Alan King’s most famous cartoon is probably the one he did in 1996 when Conrad Black bought the chain of Southam newspapers. 

The cartoon shows Black in front of a bowl labelled “Southam” and festooned with labels such as “Bank loans” and “Debt.” Black is saying, “I can’t believe I ate the whole thing …”

It was in many ways a typical editorial cartoon: the expertly rendered caricature that gave Black a look of patrician satisfaction, the apt visual metaphors, the subtext — something about corporate acquisitiveness — that makes the best ones little masterpieces of commentary.

There was one difference, however. In the corner, King crossed out his own name and signed it “Smith.” 

That was because Southam owned the Ottawa Citizen, where King worked. He was daring to mock his own boss and pretending to disguise the fact.

It was very post-modern. It was also very predictive. 

King left the Citizen shortly after, for different reasons, but he always said it was the Conrad Black cartoon that did him in.

That cartoon — along with King’s own story of his career on the perilous front lines of ridicule — is included in a new collection called King of Cartoons


It’s the best of his work as chosen by his former colleagues, assembled a mere quarter-century later.

King was the Citizen’s editorial cartoonist for 17 years, until 1997. 

He died suddenly this past February after complications from heart surgery. King of Cartoons was put together by some former Citizen writers and editors as a tribute and a valedictory.

We retired journalists meet every Friday morning for breakfast and during the COVID-19 lockdown, we moved the meeting to Zoom. 

That meant out-of-towners like Alan — by then working as a commercial artist in Toronto — could join us.

So we got to know him all over again and we were struck by how interesting and engaging he was, now that we weren’t working and consumed with how interesting and engaging we ourselves were. 

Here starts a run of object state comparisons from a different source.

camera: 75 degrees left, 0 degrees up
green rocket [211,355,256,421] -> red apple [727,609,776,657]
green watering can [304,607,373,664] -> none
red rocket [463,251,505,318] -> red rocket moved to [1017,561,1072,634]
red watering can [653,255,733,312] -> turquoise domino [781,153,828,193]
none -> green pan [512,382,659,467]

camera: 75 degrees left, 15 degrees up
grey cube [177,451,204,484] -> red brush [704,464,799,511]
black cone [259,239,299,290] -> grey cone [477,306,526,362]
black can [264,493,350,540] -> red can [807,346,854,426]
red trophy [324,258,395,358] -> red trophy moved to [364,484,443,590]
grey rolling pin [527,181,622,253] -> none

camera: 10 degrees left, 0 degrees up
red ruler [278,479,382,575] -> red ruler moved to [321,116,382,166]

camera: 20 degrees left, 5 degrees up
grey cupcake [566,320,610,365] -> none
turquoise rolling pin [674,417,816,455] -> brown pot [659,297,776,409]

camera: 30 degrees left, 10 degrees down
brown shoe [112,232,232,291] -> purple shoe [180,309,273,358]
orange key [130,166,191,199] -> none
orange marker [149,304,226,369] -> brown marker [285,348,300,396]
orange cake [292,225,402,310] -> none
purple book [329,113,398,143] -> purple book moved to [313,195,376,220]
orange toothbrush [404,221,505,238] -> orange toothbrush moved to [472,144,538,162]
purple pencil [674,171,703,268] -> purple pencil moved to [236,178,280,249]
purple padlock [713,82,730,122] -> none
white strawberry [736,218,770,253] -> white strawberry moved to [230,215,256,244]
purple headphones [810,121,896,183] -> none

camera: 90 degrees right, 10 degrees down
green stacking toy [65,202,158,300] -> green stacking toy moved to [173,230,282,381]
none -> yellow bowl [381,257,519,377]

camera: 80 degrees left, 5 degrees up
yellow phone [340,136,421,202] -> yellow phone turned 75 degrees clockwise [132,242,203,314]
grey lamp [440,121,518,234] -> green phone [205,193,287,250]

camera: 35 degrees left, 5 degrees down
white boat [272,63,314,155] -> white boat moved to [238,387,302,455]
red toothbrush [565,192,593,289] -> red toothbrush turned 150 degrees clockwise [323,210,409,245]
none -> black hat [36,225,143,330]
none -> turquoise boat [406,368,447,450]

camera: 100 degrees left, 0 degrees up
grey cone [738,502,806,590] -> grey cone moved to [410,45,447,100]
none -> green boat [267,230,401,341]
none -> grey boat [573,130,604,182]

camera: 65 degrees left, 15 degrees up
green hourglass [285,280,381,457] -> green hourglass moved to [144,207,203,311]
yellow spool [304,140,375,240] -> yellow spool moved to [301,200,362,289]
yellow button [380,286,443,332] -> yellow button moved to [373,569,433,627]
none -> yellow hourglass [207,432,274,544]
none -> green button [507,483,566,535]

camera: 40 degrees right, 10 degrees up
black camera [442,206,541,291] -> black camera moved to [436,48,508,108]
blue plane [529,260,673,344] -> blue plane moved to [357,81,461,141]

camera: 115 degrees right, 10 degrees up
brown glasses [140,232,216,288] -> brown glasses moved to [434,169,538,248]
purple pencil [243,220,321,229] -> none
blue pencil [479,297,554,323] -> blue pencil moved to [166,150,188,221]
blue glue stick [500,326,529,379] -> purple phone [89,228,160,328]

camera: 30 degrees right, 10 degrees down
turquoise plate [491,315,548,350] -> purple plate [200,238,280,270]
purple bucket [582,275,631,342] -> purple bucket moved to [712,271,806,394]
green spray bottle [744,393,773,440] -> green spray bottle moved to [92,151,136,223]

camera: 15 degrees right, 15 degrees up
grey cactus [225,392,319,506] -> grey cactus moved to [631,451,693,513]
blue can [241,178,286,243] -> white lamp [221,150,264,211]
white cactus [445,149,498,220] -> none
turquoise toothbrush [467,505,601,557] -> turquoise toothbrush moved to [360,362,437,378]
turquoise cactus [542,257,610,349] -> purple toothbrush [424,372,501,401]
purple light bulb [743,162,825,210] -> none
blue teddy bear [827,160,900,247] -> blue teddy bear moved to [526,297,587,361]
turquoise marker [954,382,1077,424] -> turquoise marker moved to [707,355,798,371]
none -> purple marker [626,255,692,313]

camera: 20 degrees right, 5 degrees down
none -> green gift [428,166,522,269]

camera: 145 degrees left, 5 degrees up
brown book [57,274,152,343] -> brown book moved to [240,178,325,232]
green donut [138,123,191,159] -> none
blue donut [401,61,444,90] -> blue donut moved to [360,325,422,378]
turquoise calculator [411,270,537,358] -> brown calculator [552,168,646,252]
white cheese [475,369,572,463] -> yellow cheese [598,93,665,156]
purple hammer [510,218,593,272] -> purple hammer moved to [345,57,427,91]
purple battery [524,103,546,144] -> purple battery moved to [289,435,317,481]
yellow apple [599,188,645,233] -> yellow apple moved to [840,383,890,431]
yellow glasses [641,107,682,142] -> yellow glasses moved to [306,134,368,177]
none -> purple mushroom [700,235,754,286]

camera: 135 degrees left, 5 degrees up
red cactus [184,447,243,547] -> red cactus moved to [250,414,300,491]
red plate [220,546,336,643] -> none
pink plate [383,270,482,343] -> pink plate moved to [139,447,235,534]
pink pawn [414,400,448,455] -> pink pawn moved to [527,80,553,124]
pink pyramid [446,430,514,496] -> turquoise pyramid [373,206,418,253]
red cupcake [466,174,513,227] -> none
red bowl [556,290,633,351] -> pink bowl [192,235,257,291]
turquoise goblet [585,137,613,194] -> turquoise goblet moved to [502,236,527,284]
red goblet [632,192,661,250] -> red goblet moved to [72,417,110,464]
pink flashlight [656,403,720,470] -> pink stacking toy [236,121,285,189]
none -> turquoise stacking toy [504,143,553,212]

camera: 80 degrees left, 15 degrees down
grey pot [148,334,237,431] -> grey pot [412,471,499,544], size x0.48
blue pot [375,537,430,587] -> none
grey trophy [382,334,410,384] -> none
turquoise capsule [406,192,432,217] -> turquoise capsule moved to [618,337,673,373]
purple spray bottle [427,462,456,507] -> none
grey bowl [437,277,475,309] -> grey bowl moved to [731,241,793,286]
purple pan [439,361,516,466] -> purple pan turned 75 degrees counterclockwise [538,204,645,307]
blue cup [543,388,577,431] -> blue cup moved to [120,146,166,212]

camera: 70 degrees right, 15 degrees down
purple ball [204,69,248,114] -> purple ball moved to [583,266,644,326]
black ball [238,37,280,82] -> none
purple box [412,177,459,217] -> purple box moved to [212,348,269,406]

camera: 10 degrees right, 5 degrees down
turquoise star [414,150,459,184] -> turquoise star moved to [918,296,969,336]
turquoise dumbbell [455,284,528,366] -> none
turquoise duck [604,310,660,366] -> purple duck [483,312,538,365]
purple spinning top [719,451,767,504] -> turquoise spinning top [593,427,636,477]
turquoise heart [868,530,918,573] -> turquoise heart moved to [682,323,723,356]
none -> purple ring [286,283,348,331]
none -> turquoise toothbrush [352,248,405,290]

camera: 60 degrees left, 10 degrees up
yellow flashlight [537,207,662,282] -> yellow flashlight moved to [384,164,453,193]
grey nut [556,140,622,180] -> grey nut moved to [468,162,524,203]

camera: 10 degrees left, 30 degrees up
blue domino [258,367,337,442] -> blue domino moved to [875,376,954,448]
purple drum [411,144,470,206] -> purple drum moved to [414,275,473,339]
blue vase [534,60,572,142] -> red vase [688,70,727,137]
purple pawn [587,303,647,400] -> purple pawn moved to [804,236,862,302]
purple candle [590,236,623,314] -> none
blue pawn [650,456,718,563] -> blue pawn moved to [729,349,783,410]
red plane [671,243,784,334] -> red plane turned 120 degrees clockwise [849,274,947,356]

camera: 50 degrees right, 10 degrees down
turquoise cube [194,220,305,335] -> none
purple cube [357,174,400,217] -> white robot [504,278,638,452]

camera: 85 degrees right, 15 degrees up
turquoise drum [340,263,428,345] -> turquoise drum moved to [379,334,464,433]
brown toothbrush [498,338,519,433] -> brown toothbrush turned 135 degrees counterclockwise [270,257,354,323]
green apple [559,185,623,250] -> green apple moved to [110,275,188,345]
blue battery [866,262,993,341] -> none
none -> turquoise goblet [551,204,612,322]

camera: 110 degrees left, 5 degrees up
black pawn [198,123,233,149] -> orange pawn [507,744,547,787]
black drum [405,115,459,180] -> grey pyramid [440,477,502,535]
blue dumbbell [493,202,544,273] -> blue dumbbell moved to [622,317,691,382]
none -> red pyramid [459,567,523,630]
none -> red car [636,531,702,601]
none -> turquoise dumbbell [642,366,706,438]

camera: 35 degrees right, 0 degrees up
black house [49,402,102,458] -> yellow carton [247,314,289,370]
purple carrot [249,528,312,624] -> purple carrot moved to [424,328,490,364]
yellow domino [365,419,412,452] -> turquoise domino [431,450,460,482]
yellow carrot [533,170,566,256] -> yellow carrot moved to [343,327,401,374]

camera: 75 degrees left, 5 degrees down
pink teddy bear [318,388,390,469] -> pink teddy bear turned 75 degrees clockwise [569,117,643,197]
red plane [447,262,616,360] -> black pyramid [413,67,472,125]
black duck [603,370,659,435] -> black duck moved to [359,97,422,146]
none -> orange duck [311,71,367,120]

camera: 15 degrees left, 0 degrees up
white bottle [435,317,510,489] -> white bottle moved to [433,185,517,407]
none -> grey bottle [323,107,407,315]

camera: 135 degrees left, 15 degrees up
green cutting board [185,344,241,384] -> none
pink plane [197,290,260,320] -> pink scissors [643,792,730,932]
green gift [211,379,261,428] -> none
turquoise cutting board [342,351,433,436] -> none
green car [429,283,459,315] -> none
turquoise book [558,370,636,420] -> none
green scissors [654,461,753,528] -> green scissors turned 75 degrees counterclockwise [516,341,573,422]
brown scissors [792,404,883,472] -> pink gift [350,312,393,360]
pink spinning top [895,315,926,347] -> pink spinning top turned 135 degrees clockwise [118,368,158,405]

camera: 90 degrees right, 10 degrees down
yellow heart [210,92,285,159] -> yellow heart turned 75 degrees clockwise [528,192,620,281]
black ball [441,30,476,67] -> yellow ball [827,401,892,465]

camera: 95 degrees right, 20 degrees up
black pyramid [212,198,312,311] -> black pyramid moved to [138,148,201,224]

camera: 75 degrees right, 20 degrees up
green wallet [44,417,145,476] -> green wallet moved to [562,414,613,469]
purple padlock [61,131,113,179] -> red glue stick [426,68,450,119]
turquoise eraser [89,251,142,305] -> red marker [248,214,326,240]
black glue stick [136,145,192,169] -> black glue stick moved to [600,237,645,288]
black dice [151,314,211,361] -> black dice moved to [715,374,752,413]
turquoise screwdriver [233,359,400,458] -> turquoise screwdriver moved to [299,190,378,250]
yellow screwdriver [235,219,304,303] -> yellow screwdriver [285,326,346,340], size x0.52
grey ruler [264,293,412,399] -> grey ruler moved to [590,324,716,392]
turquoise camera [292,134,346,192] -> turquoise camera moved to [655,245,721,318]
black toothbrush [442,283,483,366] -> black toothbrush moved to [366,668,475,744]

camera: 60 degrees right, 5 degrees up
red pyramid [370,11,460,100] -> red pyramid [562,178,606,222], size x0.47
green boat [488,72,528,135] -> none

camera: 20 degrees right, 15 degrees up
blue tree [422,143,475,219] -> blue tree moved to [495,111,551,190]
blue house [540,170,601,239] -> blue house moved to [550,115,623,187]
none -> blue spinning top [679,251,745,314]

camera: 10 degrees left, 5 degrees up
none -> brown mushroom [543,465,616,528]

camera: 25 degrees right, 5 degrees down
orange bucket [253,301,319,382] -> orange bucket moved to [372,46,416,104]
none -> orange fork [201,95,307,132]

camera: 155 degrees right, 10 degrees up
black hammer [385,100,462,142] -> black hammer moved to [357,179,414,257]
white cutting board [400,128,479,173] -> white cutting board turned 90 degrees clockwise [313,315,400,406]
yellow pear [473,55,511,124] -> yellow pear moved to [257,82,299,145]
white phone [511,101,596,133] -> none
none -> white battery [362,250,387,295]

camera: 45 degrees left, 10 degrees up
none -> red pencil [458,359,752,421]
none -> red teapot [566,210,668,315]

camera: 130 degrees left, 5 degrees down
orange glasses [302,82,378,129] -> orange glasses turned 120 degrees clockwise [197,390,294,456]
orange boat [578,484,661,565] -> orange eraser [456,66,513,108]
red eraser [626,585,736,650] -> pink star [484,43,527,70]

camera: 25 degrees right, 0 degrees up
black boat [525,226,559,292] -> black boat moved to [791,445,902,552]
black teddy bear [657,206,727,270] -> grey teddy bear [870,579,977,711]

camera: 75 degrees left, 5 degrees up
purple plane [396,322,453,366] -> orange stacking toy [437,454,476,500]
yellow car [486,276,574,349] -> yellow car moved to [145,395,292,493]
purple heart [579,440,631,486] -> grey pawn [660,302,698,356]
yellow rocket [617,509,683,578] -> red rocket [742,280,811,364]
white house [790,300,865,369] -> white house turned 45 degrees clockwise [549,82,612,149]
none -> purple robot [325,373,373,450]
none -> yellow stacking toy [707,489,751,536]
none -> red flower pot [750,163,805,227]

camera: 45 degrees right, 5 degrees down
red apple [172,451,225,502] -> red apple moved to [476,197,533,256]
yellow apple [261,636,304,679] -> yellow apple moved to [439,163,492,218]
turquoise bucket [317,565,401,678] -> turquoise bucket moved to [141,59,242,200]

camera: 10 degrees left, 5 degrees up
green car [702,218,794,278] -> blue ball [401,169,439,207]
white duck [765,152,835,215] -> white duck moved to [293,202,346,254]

King was not only a talented artist and musician, he was a polymath in the issues that captivated us during those dark days: political trends, demographic emergencies, ethical conundrums, Donald Trump, and so on.

When he died, we decided to honour his memory. 

We gathered his cartoons from Library and Archives Canada, Postmedia (now owner of the Citizen ), and King’s family members, and the amazing thing was how many of them are still relevant today: war, hunger, health-care emergencies, OC Transpo, all of the evergreen topics of (often very comical) outrage. 




Political cartoons are not pictographs for the lazy: they’re a kind of astute satire that, in King’s case, presupposed a knowledge of, for instance, the works of George Orwell or the drawing style of M.C. Escher, as well as a familiarity with the people and issues of the day.

A couple of us wrote commentaries for the collection, to put everything into context. 

Then we hired Burnstown Publishing House to print them up, as we say in the book business. 

They’re $25 each and we’re donating the profits to Alan’s favourite charities, the World Wildlife Fund and Global Giving. 

There’s also a book launch this Saturday from 1 to 3 p.m. at The Newport restaurant on Churchill Avenue at Scott Street. 

Lots of us will be there. We don’t expect Conrad Black.

Jay Stone is the Citizen’s former movie critic.